START Supplied text

A reasonable approach: start at the model’s default, build the pipeline end to end, then run an eval (see LLM evaluation basics) at 1536, 768, and 256 and pick the smallest that meets your quality bar.

You can also store vectors as float16 or even int8 with quantization. The accuracy loss is usually negligible for retrieval, and storage halves or quarters.

Cosine similarity, done correctly

Cosine similarity between two vectors a and b is the dot product divided by the product of their magnitudes:

cos(a, b) = (a · b) / (||a|| * ||b||)

It ranges from -1 (opposite) to 1 (identical direction). For embeddings from the same model, values typically fall in a narrow positive band; a “similar” pair might score 0.7 while “unrelated” pairs sit around 0.2.

In NumPy:

import numpy as np

def cosine(a: np.ndarray, b: np.ndarray) -> float:
    return float(np.dot(a, b) / (np.linalg.norm(a) * np.linalg.norm(b)))

# Vectorized over a matrix of candidates
def cosine_matrix(query: np.ndarray, corpus: np.ndarray) -> np.ndarray:
    q = query / np.linalg.norm(query)
    c = corpus / np.linalg.norm(corpus, axis=1, keepdims=True)

END Supplied text
START Data shown

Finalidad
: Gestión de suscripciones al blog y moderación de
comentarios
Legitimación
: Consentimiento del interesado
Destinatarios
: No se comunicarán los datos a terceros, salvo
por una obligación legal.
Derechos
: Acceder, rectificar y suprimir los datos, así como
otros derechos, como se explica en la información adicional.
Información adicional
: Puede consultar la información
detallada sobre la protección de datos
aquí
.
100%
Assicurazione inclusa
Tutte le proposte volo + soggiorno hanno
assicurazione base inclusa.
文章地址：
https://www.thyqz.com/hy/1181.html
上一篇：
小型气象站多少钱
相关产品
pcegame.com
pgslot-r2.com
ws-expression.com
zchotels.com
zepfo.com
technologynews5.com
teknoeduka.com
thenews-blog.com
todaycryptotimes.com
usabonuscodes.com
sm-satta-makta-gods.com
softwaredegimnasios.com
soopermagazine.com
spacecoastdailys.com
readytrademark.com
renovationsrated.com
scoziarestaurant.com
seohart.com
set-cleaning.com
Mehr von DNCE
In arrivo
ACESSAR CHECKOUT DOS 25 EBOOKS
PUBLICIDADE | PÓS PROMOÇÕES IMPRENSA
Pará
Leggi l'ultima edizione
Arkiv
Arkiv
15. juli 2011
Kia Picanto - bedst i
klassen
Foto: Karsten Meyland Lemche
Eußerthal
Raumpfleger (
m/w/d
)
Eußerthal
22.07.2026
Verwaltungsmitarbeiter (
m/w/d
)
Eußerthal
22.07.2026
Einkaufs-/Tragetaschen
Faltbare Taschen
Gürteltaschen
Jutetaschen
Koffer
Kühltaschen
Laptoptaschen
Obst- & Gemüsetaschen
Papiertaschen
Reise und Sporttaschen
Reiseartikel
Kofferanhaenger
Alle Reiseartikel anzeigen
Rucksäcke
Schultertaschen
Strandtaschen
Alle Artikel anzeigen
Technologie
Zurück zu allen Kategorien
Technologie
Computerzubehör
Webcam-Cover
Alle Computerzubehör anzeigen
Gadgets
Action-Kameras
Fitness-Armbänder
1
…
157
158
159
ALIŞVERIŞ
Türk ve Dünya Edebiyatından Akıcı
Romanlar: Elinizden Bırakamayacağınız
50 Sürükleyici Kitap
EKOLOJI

END Data shown

▶ _Tasks to complete_
**a.** List the vector sizes at which the text on embeddings and cosine similarity recommends running an eval.
**b.** Continue the text on embeddings and cosine similarity from the point where it stops.

▶ _List of answers_
**a.** 1536, 768, 256

**b.**
    return c @ q

In plain JavaScript:

function cosine(a, b) {
  let dot = 0, na = 0, nb = 0;
  for (let i = 0; i < a.length; i++) {
    dot += a[i] * b[i];
    na  += a[i] * a[i];
    nb  += b[i] * b[i];
  }
  return dot / (Math.sqrt(na) * Math.sqrt(nb));
}

A trick worth knowing: if you normalize vectors once at write time (divide by their L2 norm), cosine similarity reduces to a plain dot product at query time. Most vector databases do this for you, but if you are rolling your own, store normalized vectors and skip the divisions on every search.

Caching embeddings

Embeddings are deterministic for the same (model, input) pair, which means they are perfect candidates for caching. A simple disk cache keyed on a hash of the inputs can cut your embedding bill by an order of magnitude during development.

import hashlib, json, sqlite3

def cache_key(model: str, text: str) -> str:
    h = hashlib.sha256()
    h.update(model.encode())
    h.update(b"\x00")
    h.update(text.encode())
    return h.hexdigest()

class EmbeddingCache:
    def __init__(self, path: str):
        self.db = sqlite3.connect(path)
        self.db.execute(
            "CREATE TABLE IF NOT EXISTS emb (k TEXT PRIMARY KEY, v BLOB)"
        )

    def get_many(self, keys: list[str]) -> dict[str, list[float]]:
        rows = self.db.execute(
            f"SELECT k, v FROM emb WHERE k IN ({','.join('?'*len(keys))})",
            keys,
        ).fetchall()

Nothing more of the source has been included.